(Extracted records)
[start]

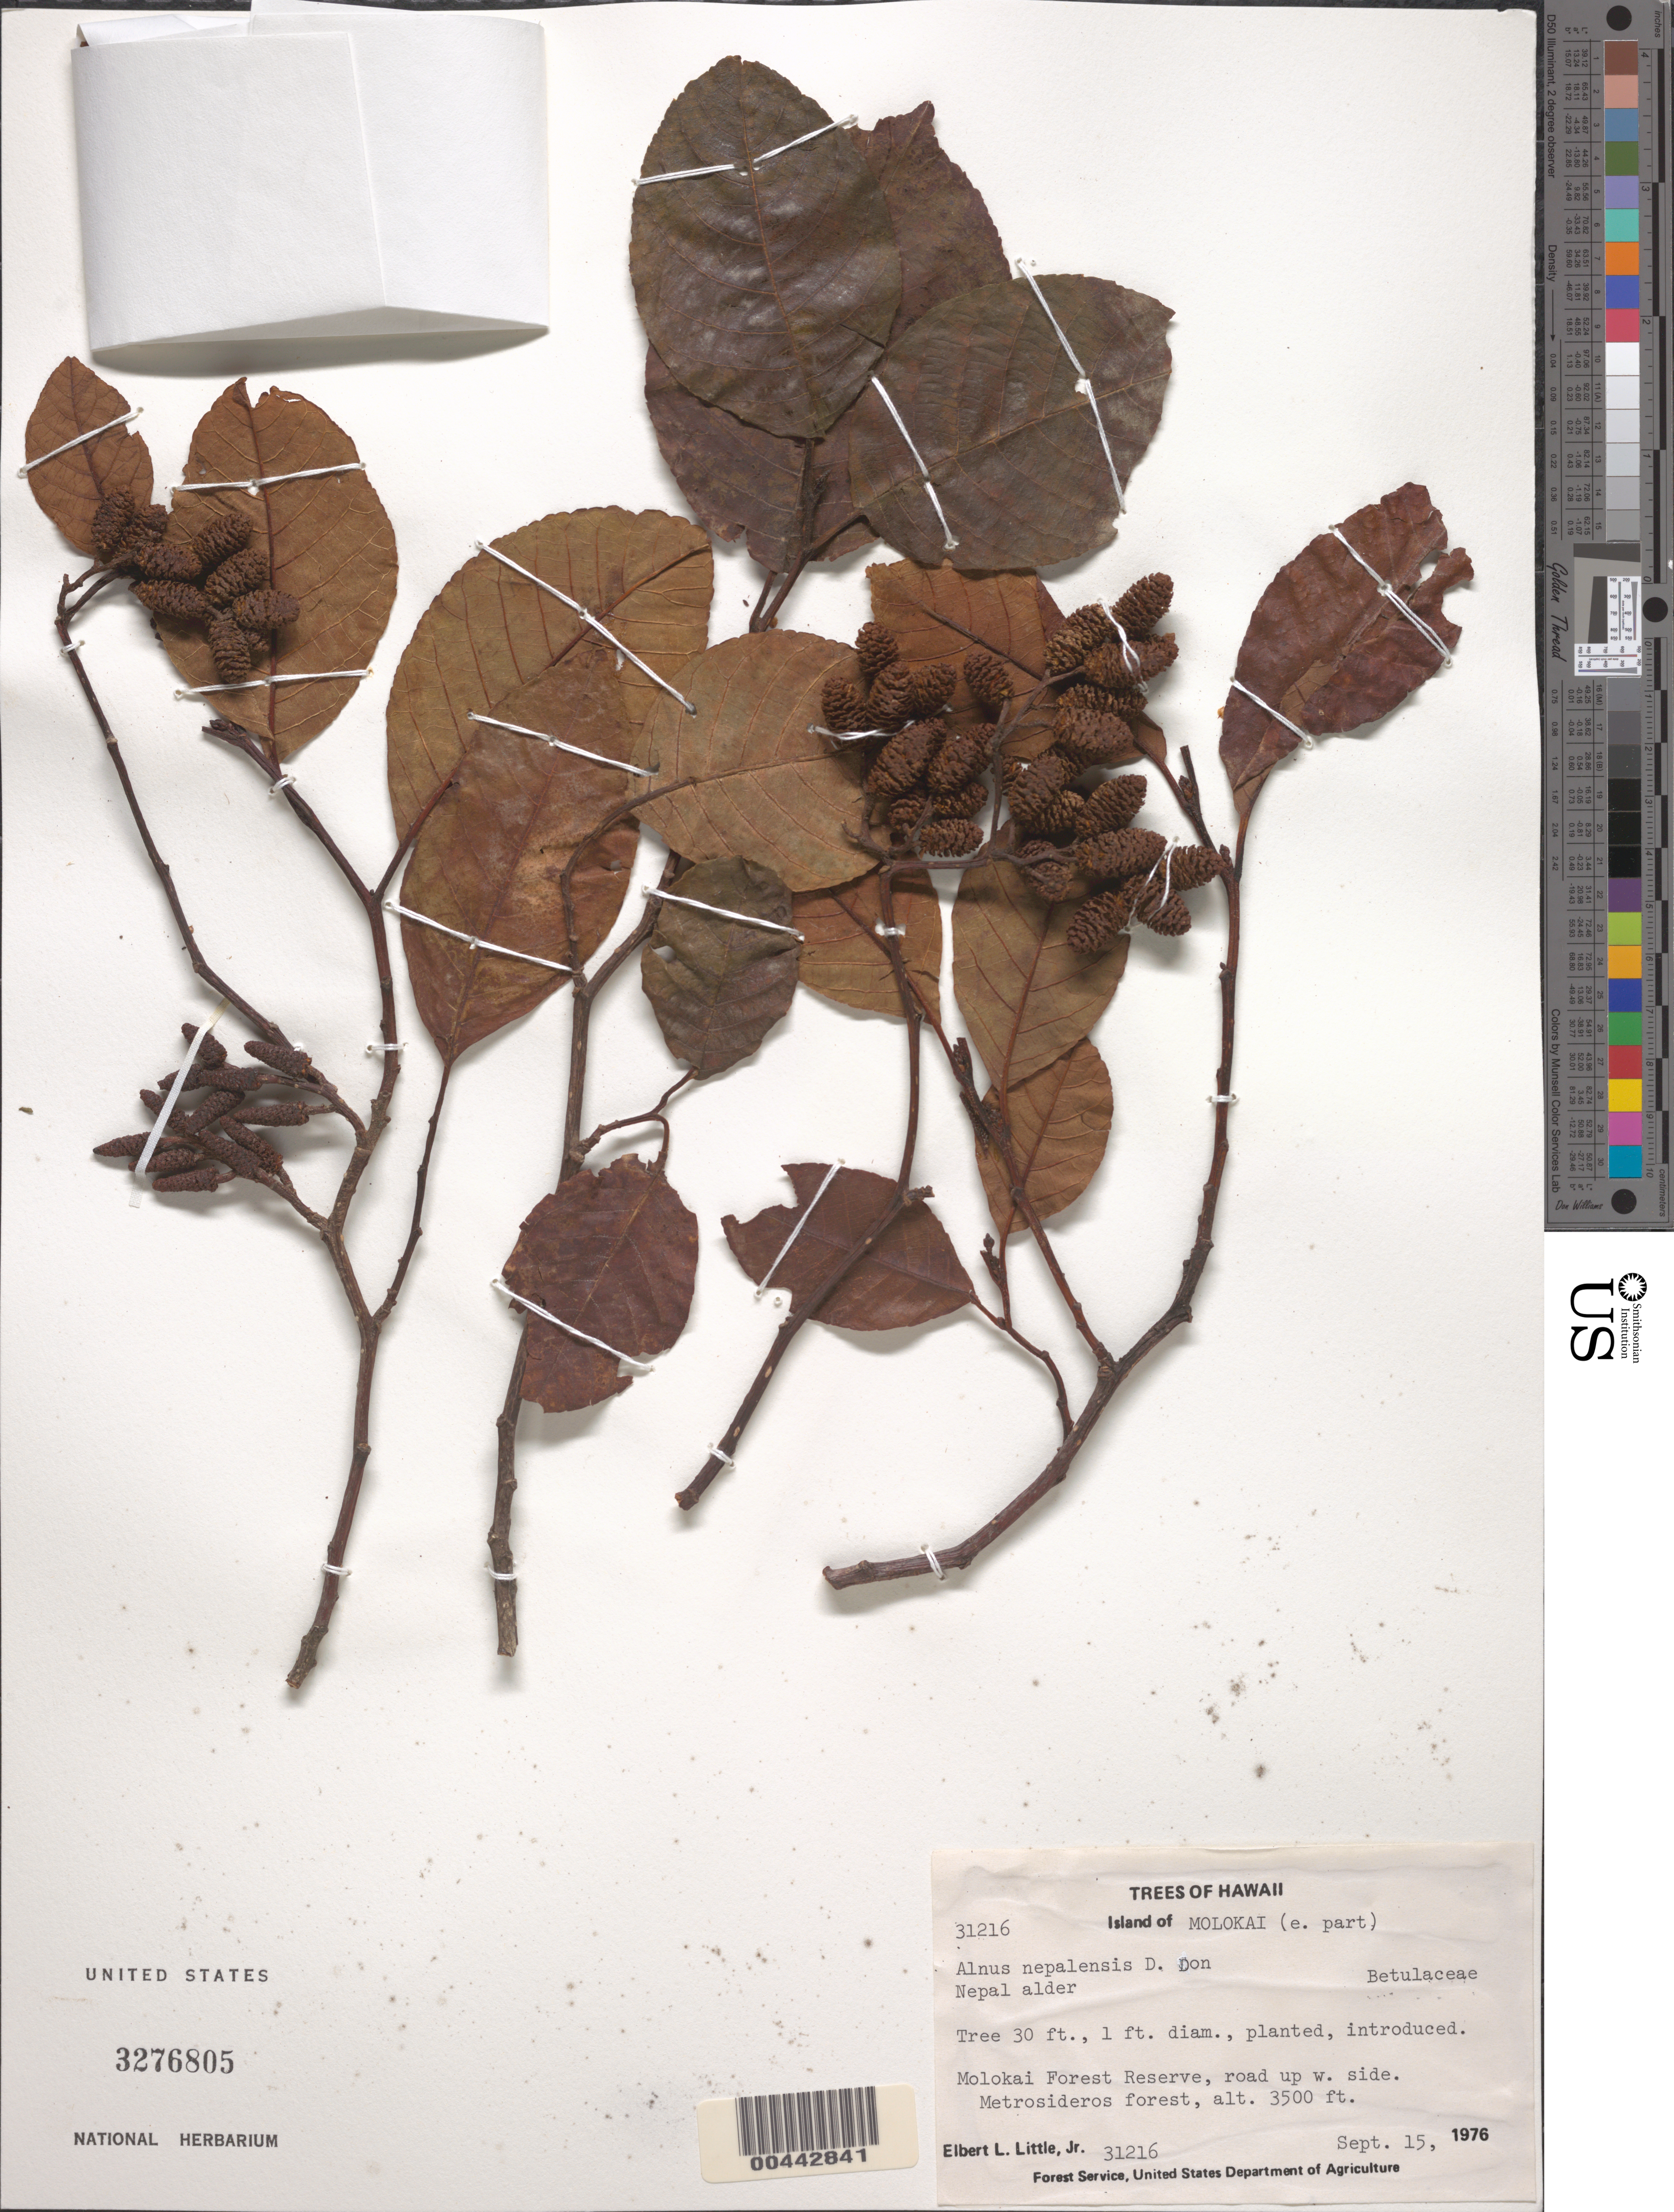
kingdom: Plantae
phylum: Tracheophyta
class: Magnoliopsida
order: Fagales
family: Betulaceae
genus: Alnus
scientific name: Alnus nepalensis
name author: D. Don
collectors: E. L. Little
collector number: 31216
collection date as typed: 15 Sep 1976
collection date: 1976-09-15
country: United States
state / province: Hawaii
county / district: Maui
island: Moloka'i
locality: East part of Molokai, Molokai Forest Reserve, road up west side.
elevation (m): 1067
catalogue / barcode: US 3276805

[end]

WHAT TO WORK ON
Reproduce all of the lines above without changing anything, and leave the pictures out.

EXERCISE OUTPUT
kingdom: Plantae
phylum: Tracheophyta
class: Magnoliopsida
order: Fagales
family: Betulaceae
genus: Alnus
scientific name: Alnus nepalensis
name author: D. Don
collectors: E. L. Little
collector number: 31216
collection date as typed: 15 Sep 1976
collection date: 1976-09-15
country: United States
state / province: Hawaii
county / district: Maui
island: Moloka'i
locality: East part of Molokai, Molokai Forest Reserve, road up west side.
elevation (m): 1067
catalogue / barcode: US 3276805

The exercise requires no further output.